WORK ITEM: Copy every line of the data in which the word "them" occurs.

START DATASET

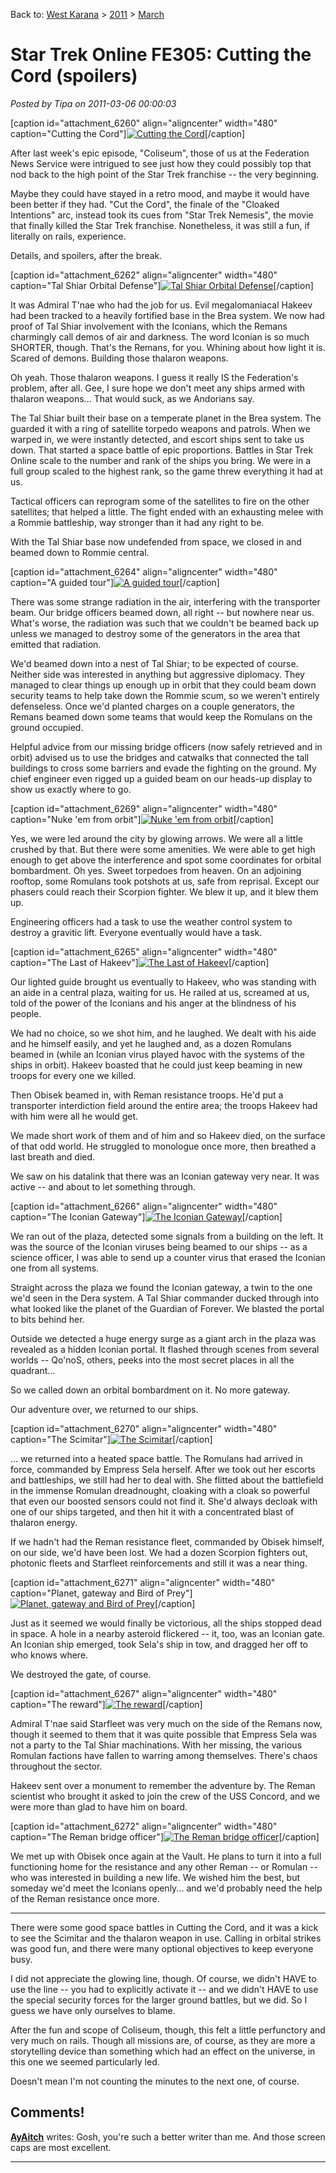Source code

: Back to: [West Karana](/posts/westkarana.md) > [2011](/posts/2011/westkarana.md) > [March](./westkarana.md)
# Star Trek Online FE305: Cutting the Cord (spoilers)

*Posted by Tipa on 2011-03-06 00:00:03*

[caption id="attachment\_6260" align="aligncenter" width="480" caption="Cutting the Cord"][![](../../../uploads/2011/03/GameClient-2011-03-05-13-52-30-97-480x324.jpg "Cutting the Cord")](../../../uploads/2011/03/GameClient-2011-03-05-13-52-30-97.jpg)[/caption]

After last week's epic episode, "Coliseum", those of us at the Federation News Service were intrigued to see just how they could possibly top that nod back to the high point of the Star Trek franchise -- the very beginning.

Maybe they could have stayed in a retro mood, and maybe it would have been better if they had. "Cut the Cord", the finale of the "Cloaked Intentions" arc, instead took its cues from "Star Trek Nemesis", the movie that finally killed the Star Trek franchise. Nonetheless, it was still a fun, if literally on rails, experience.

Details, and spoilers, after the break.


[caption id="attachment\_6262" align="aligncenter" width="480" caption="Tal Shiar Orbital Defense"][![](../../../uploads/2011/03/GameClient-2011-03-05-13-54-21-53-480x383.jpg "Tal Shiar Orbital Defense")](../../../uploads/2011/03/GameClient-2011-03-05-13-54-21-53.jpg)[/caption]

It was Admiral T'nae who had the job for us. Evil megalomaniacal Hakeev had been tracked to a heavily fortified base in the Brea system. We now had proof of Tal Shiar involvement with the Iconians, which the Remans charmingly call demos of air and darkness. The word Iconian is so much SHORTER, though. That's the Remans, for you. Whining about how light it is. Scared of demons. Building those thalaron weapons.

Oh yeah. Those thalaron weapons. I guess it really IS the Federation's problem, after all. Gee, I sure hope we don't meet any ships armed with thalaron weapons... That would suck, as we Andorians say.

The Tal Shiar built their base on a temperate planet in the Brea system. The guarded it with a ring of satellite torpedo weapons and patrols. When we warped in, we were instantly detected, and escort ships sent to take us down. That started a space battle of epic proportions. Battles in Star Trek Online scale to the number and rank of the ships you bring. We were in a full group scaled to the highest rank, so the game threw everything it had at us.

Tactical officers can reprogram some of the satellites to fire on the other satellites; that helped a little. The fight ended with an exhausting melee with a Rommie battleship, way stronger than it had any right to be.

With the Tal Shiar base now undefended from space, we closed in and beamed down to Rommie central.

[caption id="attachment\_6264" align="aligncenter" width="480" caption="A guided tour"][![](../../../uploads/2011/03/GameClient-2011-03-05-14-05-20-89-480x383.jpg "A guided tour")](../../../uploads/2011/03/GameClient-2011-03-05-14-05-20-89.jpg)[/caption]

There was some strange radiation in the air, interfering with the transporter beam. Our bridge officers beamed down, all right -- but nowhere near us. What's worse, the radiation was such that we couldn't be beamed back up unless we managed to destroy some of the generators in the area that emitted that radiation.

We'd beamed down into a nest of Tal Shiar; to be expected of course. Neither side was interested in anything but aggressive diplomacy. They managed to clear things up enough up in orbit that they could beam down security teams to help take down the Rommie scum, so we weren't entirely defenseless. Once we'd planted charges on a couple generators, the Remans beamed down some teams that would keep the Romulans on the ground occupied.

Helpful advice from our missing bridge officers (now safely retrieved and in orbit) advised us to use the bridges and catwalks that connected the tall buildings to cross some barriers and evade the fighting on the ground. My chief engineer even rigged up a guided beam on our heads-up display to show us exactly where to go.

[caption id="attachment\_6269" align="aligncenter" width="480" caption="Nuke 'em from orbit"][![](../../../uploads/2011/03/GameClient-2011-03-05-17-41-34-81-480x383.jpg "Nuke 'em from orbit")](../../../uploads/2011/03/GameClient-2011-03-05-17-41-34-81.jpg)[/caption]

Yes, we were led around the city by glowing arrows. We were all a little crushed by that. But there were some amenities. We were able to get high enough to get above the interference and spot some coordinates for orbital bombardment. Oh yes. Sweet torpedoes from heaven. On an adjoining rooftop, some Romulans took potshots at us, safe from reprisal. Except our phasers could reach their Scorpion fighter. We blew it up, and it blew them up.

Engineering officers had a task to use the weather control system to destroy a gravitic lift. Everyone eventually would have a task.

[caption id="attachment\_6265" align="aligncenter" width="480" caption="The Last of Hakeev"][![](../../../uploads/2011/03/GameClient-2011-03-05-14-07-51-71-480x383.jpg "The Last of Hakeev")](../../../uploads/2011/03/GameClient-2011-03-05-14-07-51-71.jpg)[/caption]

Our lighted guide brought us eventually to Hakeev, who was standing with an aide in a central plaza, waiting for us. He railed at us, screamed at us, told of the power of the Iconians and his anger at the blindness of his people.

We had no choice, so we shot him, and he laughed. We dealt with his aide and he himself easily, and yet he laughed and, as a dozen Romulans beamed in (while an Iconian virus played havoc with the systems of the ships in orbit). Hakeev boasted that he could just keep beaming in new troops for every one we killed.

Then Obisek beamed in, with Reman resistance troops. He'd put a transporter interdiction field around the entire area; the troops Hakeev had with him were all he would get.

We made short work of them and of him and so Hakeev died, on the surface of that odd world. He struggled to monologue once more, then breathed a last breath and died.

We saw on his datalink that there was an Iconian gateway very near. It was active -- and about to let something through. 

[caption id="attachment\_6266" align="aligncenter" width="480" caption="The Iconian Gateway"][![](../../../uploads/2011/03/GameClient-2011-03-05-14-12-49-66-480x383.jpg "The Iconian Gateway")](../../../uploads/2011/03/GameClient-2011-03-05-14-12-49-66.jpg)[/caption]

We ran out of the plaza, detected some signals from a building on the left. It was the source of the Iconian viruses being beamed to our ships -- as a science officer, I was able to send up a counter virus that erased the Iconian one from all systems.

Straight across the plaza we found the Iconian gateway, a twin to the one we'd seen in the Dera system. A Tal Shiar commander ducked through into what looked like the planet of the Guardian of Forever. We blasted the portal to bits behind her.

Outside we detected a huge energy surge as a giant arch in the plaza was revealed as a hidden Iconian portal. It flashed through scenes from several worlds -- Qo'noS, others, peeks into the most secret places in all the quadrant...

So we called down an orbital bombardment on it. No more gateway.

Our adventure over, we returned to our ships.

[caption id="attachment\_6270" align="aligncenter" width="480" caption="The Scimitar"][![](../../../uploads/2011/03/GameClient-2011-03-05-18-13-07-13-480x383.jpg "The Scimitar")](../../../uploads/2011/03/GameClient-2011-03-05-18-13-07-13.jpg)[/caption]

... we returned into a heated space battle. The Romulans had arrived in force, commanded by Empress Sela herself. After we took out her escorts and battleships, we still had her to deal with. She flitted about the battlefield in the immense Romulan dreadnought, cloaking with a cloak so powerful that even our boosted sensors could not find it. She'd always decloak with one of our ships targeted, and then hit it with a concentrated blast of thalaron energy.

If we hadn't had the Reman resistance fleet, commanded by Obisek himself, on our side, we'd have been lost. We had a dozen Scorpion fighters out, photonic fleets and Starfleet reinforcements and still it was a near thing.

[caption id="attachment\_6271" align="aligncenter" width="480" caption="Planet, gateway and Bird of Prey"][![](../../../uploads/2011/03/GameClient-2011-03-05-18-17-36-69-480x383.jpg "Planet, gateway and Bird of Prey")](../../../uploads/2011/03/GameClient-2011-03-05-18-17-36-69.jpg)[/caption]

Just as it seemed we would finally be victorious, all the ships stopped dead in space. A hole in a nearby asteroid flickered -- it, too, was an Iconian gate. An Iconian ship emerged, took Sela's ship in tow, and dragged her off to who knows where.

We destroyed the gate, of course.

[caption id="attachment\_6267" align="aligncenter" width="480" caption="The reward"][![](../../../uploads/2011/03/GameClient-2011-03-05-14-32-53-62-480x384.jpg "The reward")](../../../uploads/2011/03/GameClient-2011-03-05-14-32-53-62.jpg)[/caption]

Admiral T'nae said Starfleet was very much on the side of the Remans now, though it seemed to them that it was quite possible that Empress Sela was not a party to the Tal Shiar machinations. With her missing, the various Romulan factions have fallen to warring among themselves. There's chaos throughout the sector.

Hakeev sent over a monument to remember the adventure by. The Reman scientist who brought it asked to join the crew of the USS Concord, and we were more than glad to have him on board.

[caption id="attachment\_6272" align="aligncenter" width="480" caption="The Reman bridge officer"][![](../../../uploads/2011/03/GameClient-2011-03-05-18-26-38-92-480x384.jpg "The Reman bridge officer")](../../../uploads/2011/03/GameClient-2011-03-05-18-26-38-92.jpg)[/caption]

We met up with Obisek once again at the Vault. He plans to turn it into a full functioning home for the resistance and any other Reman -- or Romulan -- who was interested in building a new life. We wished him the best, but someday we'd meet the Iconians openly... and we'd probably need the help of the Reman resistance once more.

---

There were some good space battles in Cutting the Cord, and it was a kick to see the Scimitar and the thalaron weapon in use. Calling in orbital strikes was good fun, and there were many optional objectives to keep everyone busy.

I did not appreciate the glowing line, though. Of course, we didn't HAVE to use the line -- you had to explicitly activate it -- and we didn't HAVE to use the special security forces for the larger ground battles, but we did. So I guess we have only ourselves to blame. 

After the fun and scope of Coliseum, though, this felt a little perfunctory and very much on rails. Though all missions are, of course, as they are more a storytelling device than something which had an effect on the universe, in this one we seemed particularly led.

Doesn't mean I'm not counting the minutes to the next one, of course.
## Comments!

**[AyAitch](http://combat-archaeology.net/)** writes: Gosh, you're such a better writer than me. And those screen caps are most excellent.

---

END DATASET

EXERCISE OUTPUT:
Yes, we were led around the city by glowing arrows. We were all a little crushed by that. But there were some amenities. We were able to get high enough to get above the interference and spot some coordinates for orbital bombardment. Oh yes. Sweet torpedoes from heaven. On an adjoining rooftop, some Romulans took potshots at us, safe from reprisal. Except our phasers could reach their Scorpion fighter. We blew it up, and it blew them up.
We made short work of them and of him and so Hakeev died, on the surface of that odd world. He struggled to monologue once more, then breathed a last breath and died.
Admiral T'nae said Starfleet was very much on the side of the Remans now, though it seemed to them that it was quite possible that Empress Sela was not a party to the Tal Shiar machinations. With her missing, the various Romulan factions have fallen to warring among themselves. There's chaos throughout the sector.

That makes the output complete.